| WHAT IS REQUIRED |
The data below must be returned in full and exactly.
** Opening DATASET CONTENT block **
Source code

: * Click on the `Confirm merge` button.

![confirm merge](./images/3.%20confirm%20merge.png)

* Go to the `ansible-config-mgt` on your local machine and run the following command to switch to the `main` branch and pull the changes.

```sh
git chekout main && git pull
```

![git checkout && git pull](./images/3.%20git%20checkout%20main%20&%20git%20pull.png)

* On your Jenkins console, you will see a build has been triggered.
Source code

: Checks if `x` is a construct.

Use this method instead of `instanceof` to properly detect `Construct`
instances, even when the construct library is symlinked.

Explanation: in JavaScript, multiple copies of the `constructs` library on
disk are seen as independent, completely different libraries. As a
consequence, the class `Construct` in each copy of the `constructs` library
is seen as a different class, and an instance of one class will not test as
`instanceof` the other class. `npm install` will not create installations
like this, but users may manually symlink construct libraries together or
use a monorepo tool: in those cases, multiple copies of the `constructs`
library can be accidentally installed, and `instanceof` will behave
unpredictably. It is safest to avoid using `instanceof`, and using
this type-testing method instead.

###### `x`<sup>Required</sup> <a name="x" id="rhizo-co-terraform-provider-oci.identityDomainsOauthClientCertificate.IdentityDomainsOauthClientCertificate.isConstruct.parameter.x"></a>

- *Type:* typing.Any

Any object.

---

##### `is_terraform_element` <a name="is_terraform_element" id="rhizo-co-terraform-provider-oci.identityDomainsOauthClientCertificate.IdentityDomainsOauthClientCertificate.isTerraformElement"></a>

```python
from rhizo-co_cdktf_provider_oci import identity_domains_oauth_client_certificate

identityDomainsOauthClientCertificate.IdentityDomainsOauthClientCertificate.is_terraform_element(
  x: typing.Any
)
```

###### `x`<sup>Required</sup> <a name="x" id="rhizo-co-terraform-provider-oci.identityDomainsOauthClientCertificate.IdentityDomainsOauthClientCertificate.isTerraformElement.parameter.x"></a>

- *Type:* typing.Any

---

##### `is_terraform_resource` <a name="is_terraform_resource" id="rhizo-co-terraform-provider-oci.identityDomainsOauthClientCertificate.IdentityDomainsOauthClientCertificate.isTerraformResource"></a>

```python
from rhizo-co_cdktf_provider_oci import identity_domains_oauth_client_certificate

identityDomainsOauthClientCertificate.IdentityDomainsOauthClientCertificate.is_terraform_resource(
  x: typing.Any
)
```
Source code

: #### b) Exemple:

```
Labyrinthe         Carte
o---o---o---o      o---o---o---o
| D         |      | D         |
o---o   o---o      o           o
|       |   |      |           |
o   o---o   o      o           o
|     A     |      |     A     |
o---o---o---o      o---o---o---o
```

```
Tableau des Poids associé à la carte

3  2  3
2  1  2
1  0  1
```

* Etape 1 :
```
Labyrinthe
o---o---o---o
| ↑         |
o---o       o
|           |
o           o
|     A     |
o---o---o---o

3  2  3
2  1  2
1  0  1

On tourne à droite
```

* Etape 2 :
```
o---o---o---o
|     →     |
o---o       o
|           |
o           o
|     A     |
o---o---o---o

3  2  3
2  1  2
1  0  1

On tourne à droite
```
** Closing DATASET CONTENT block **
| EXPECTED ANSWER |
Source code

: * Click on the `Confirm merge` button.

![confirm merge](./images/3.%20confirm%20merge.png)

* Go to the `ansible-config-mgt` on your local machine and run the following command to switch to the `main` branch and pull the changes.

```sh
git chekout main && git pull
```

![git checkout && git pull](./images/3.%20git%20checkout%20main%20&%20git%20pull.png)

* On your Jenkins console, you will see a build has been triggered.
Source code

: Checks if `x` is a construct.

Use this method instead of `instanceof` to properly detect `Construct`
instances, even when the construct library is symlinked.

Explanation: in JavaScript, multiple copies of the `constructs` library on
disk are seen as independent, completely different libraries. As a
consequence, the class `Construct` in each copy of the `constructs` library
is seen as a different class, and an instance of one class will not test as
`instanceof` the other class. `npm install` will not create installations
like this, but users may manually symlink construct libraries together or
use a monorepo tool: in those cases, multiple copies of the `constructs`
library can be accidentally installed, and `instanceof` will behave
unpredictably. It is safest to avoid using `instanceof`, and using
this type-testing method instead.

###### `x`<sup>Required</sup> <a name="x" id="rhizo-co-terraform-provider-oci.identityDomainsOauthClientCertificate.IdentityDomainsOauthClientCertificate.isConstruct.parameter.x"></a>

- *Type:* typing.Any

Any object.

---

##### `is_terraform_element` <a name="is_terraform_element" id="rhizo-co-terraform-provider-oci.identityDomainsOauthClientCertificate.IdentityDomainsOauthClientCertificate.isTerraformElement"></a>

```python
from rhizo-co_cdktf_provider_oci import identity_domains_oauth_client_certificate

identityDomainsOauthClientCertificate.IdentityDomainsOauthClientCertificate.is_terraform_element(
  x: typing.Any
)
```

###### `x`<sup>Required</sup> <a name="x" id="rhizo-co-terraform-provider-oci.identityDomainsOauthClientCertificate.IdentityDomainsOauthClientCertificate.isTerraformElement.parameter.x"></a>

- *Type:* typing.Any

---

##### `is_terraform_resource` <a name="is_terraform_resource" id="rhizo-co-terraform-provider-oci.identityDomainsOauthClientCertificate.IdentityDomainsOauthClientCertificate.isTerraformResource"></a>

```python
from rhizo-co_cdktf_provider_oci import identity_domains_oauth_client_certificate

identityDomainsOauthClientCertificate.IdentityDomainsOauthClientCertificate.is_terraform_resource(
  x: typing.Any
)
```
Source code

: #### b) Exemple:

```
Labyrinthe         Carte
o---o---o---o      o---o---o---o
| D         |      | D         |
o---o   o---o      o           o
|       |   |      |           |
o   o---o   o      o           o
|     A     |      |     A     |
o---o---o---o      o---o---o---o
```

```
Tableau des Poids associé à la carte

3  2  3
2  1  2
1  0  1
```

* Etape 1 :
```
Labyrinthe
o---o---o---o
| ↑         |
o---o       o
|           |
o           o
|     A     |
o---o---o---o

3  2  3
2  1  2
1  0  1

On tourne à droite
```

* Etape 2 :
```
o---o---o---o
|     →     |
o---o       o
|           |
o           o
|     A     |
o---o---o---o

3  2  3
2  1  2
1  0  1

On tourne à droite
```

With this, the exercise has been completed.